Meistens sind sie jedoch müde, erfolglos und niedergeschlagen. Die lang anhaltenden
depressiven Phasen sind geprägt durch eine depressive Niedergeschlagenheit,
eine Störung des Selbstwertgefühls, Unsicherheit, Selbstzweifel und
Angst. Aber auch körperliche Symptome können schwach vorhanden sein.

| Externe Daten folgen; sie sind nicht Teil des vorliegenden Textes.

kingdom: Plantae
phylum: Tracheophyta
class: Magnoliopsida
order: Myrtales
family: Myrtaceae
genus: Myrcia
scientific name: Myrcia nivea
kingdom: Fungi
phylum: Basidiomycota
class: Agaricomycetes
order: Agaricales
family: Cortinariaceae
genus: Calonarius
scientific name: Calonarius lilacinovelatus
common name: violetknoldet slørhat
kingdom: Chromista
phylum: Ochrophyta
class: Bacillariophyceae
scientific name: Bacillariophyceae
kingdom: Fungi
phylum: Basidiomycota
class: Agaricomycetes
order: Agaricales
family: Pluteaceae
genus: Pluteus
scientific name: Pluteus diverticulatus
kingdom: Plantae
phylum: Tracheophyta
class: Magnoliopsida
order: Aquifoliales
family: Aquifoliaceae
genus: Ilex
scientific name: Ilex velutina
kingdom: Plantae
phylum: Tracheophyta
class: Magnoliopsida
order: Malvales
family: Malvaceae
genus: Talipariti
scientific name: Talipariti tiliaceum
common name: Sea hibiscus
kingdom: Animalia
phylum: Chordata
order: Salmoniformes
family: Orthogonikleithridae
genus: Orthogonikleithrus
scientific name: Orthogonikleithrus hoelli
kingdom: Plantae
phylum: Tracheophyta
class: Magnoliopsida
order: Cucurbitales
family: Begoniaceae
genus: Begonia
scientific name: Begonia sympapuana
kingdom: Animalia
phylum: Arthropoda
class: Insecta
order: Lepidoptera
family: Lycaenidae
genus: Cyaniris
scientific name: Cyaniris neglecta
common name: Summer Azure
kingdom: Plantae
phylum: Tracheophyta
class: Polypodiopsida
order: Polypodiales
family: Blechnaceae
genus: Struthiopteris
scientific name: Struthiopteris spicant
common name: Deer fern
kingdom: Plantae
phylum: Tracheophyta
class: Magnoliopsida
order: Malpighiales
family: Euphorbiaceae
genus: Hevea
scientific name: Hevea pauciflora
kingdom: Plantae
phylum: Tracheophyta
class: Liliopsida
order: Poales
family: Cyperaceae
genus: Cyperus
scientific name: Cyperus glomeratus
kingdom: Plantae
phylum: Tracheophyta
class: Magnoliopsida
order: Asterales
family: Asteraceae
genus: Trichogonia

Das negative Denken wie Schuldgefühle, Sünde, das ständige Denken
an eine Verarmung, eben all das, was sonst für eine Depression typisch ist,
ist nicht beziehungsweise nur selten zu beobachten. Daß die Auswirkungen
dieser Depression als leichter bezeichnet werden, sollte nicht darüber hinwegtäuschen,
daß auch diese Menschen schwer an ihrer Krankheit leiden. Fast das Gegenteil
ist anzunehmen. Erkrankte an einer schweren Depression mit psychotischen Symptomen
können nach einigen Wochen wieder total gesund sein, so daß die Krankheit
nur eine schlechte Erinnerung bleibt. Depressive, die an einer dysthymischen Depression
erkrankt sind, können aufgrund der längeren Dauer und der Hartnäckigkeit
der Störungen daran verzweifeln und resignieren. Sie halten sich selbst für
nicht behandelbar und deswegen auch für unheilbar erkrankt. Sie können
zwar den Alltag mehr schlecht als recht bewältigen, jedoch strengt sie alles
sehr an und es bleibt kein Raum für Entspannung und Erholung übrig.
Eine Dysthymia tritt meist im frühen Erwachsenenalter auf und kann sich über
viele Jahre hinziehen. Dabei variiert die Intensität der Störung ständig.
Ist man schon älter, kann diese Störung nach einer schweren Depression
als Rest der Erkrankungen zurückbleiben.